Une mauvaise éducation constitue également le fondement de l'inégalité économique au Chili. Des milliers de jeunes ont récemment appelé à davantage de réforme de l'éducation lors de manifestations pacifiques. Une majorité de la population n'a pas les compétences essentielles pour obtenir de bons emplois et de bons revenus. De plus, cette inégalité est également répandue dans l'enseignement supérieur, car les pauvres sont incapables de payer pour les collèges et autres établissements d'enseignement supérieur.

De plus, le Chili a également dû jongler avec le problème de la corruption aux mains des oligarques riches et puissants du pays. Ces entités puissantes échappent souvent à l'impôt. De même, l'unité PPP du ministère des Services publics a également été impliquée dans divers scandales de corruption depuis 2002 en raison du manque de ressources et de la mauvaise affectation des fonds.

Le gouvernement se lance dans un plan de développement à long terme pour son commerce international avec d'autres pays afin d'améliorer le niveau de vie global de la population et de réduire les inégalités économiques au Chili. Par conséquent, le Chili a également signé un accord de libre-échange bilatéral avec la Chine pour renforcer son libre-échange. Le Chili vise également à étendre cet accord à la Corée du Sud et à tous ses autres voisins latino-américains.

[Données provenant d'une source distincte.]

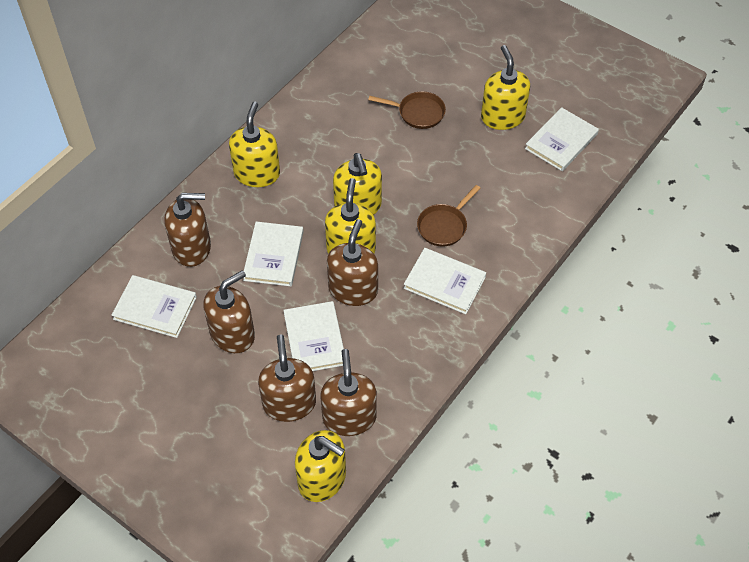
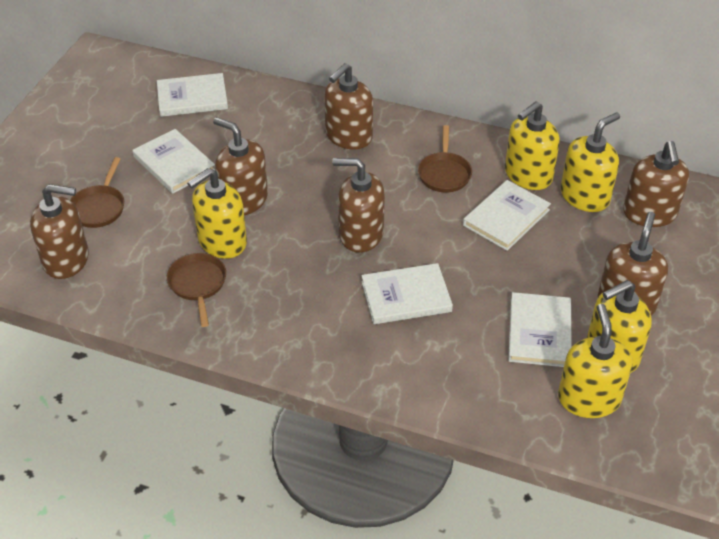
brown pan: 2 -> 3
brown soap dispenser: 5 -> 6

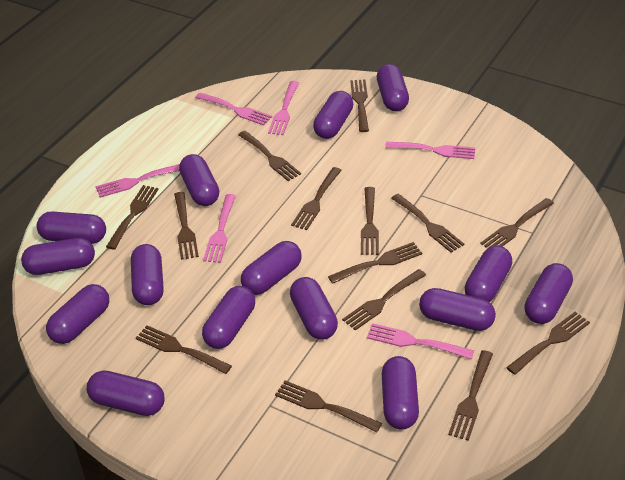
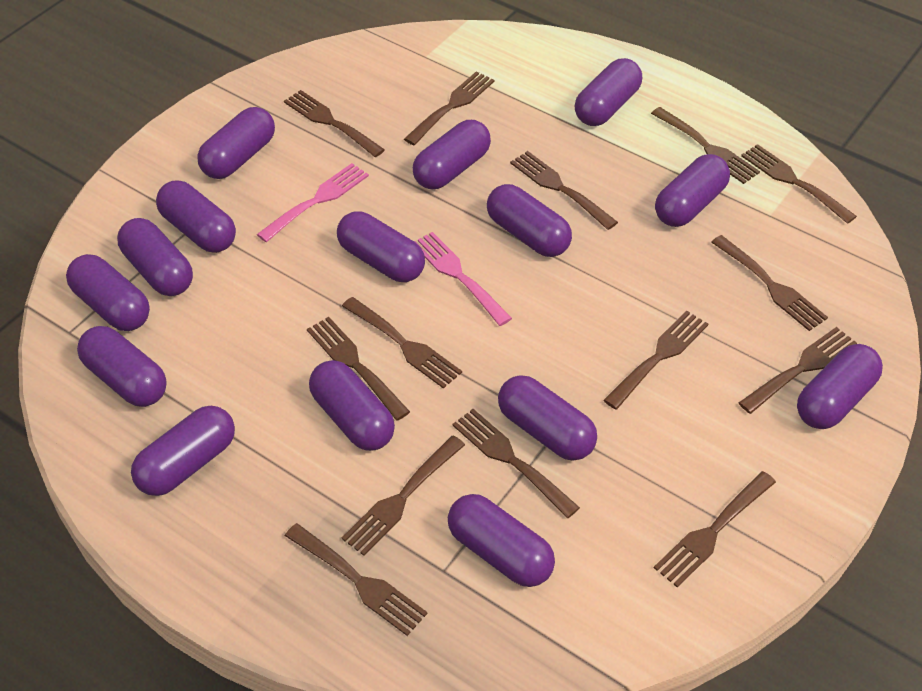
pink fork: 6 -> 2

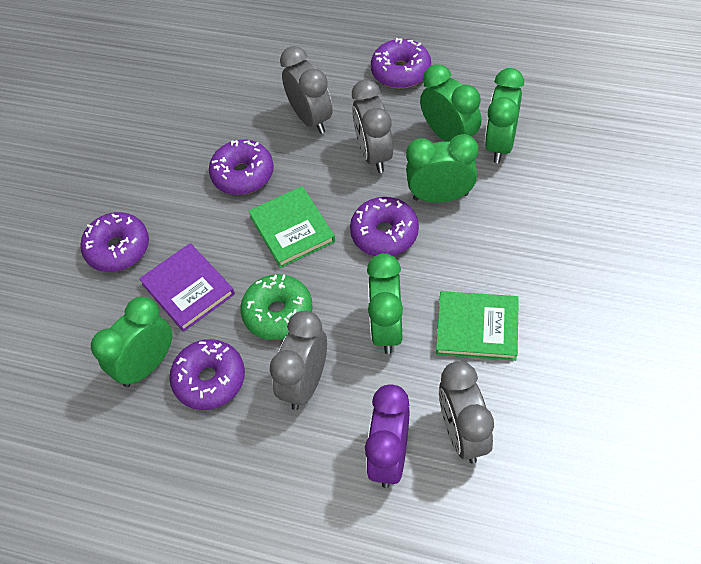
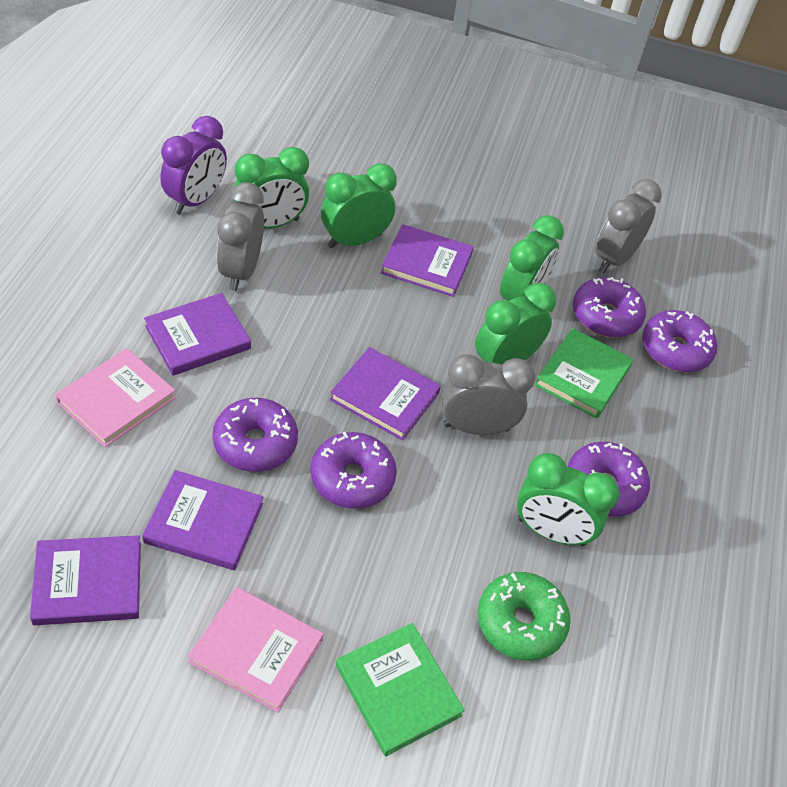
grey clock: 4 -> 3
pink book: 0 -> 2
purple book: 1 -> 5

Le gouvernement fait actuellement pression pour une réforme de l'éducation pour la première fois en 35 ans. Des discussions intenses sont menées par le parlement. Le gouvernement cherche à augmenter les financements publics et à favoriser le développement de l'enseignement professionnel et universitaire en luttant contre les problèmes de transparence.

Il est important de réformer les institutions clés afin de lutter contre les inégalités économiques au Chili. Il est essentiel de lutter contre la bureaucratie excessive, la mauvaise allocation des fonds, les problèmes de transparence et la corruption afin que les pauvres ne soient pas accablés par les actions des riches et les autres inefficacités du système.


Voir la vidéo: 5ème - Richesse et pauvreté dans le monde (Mai 2022).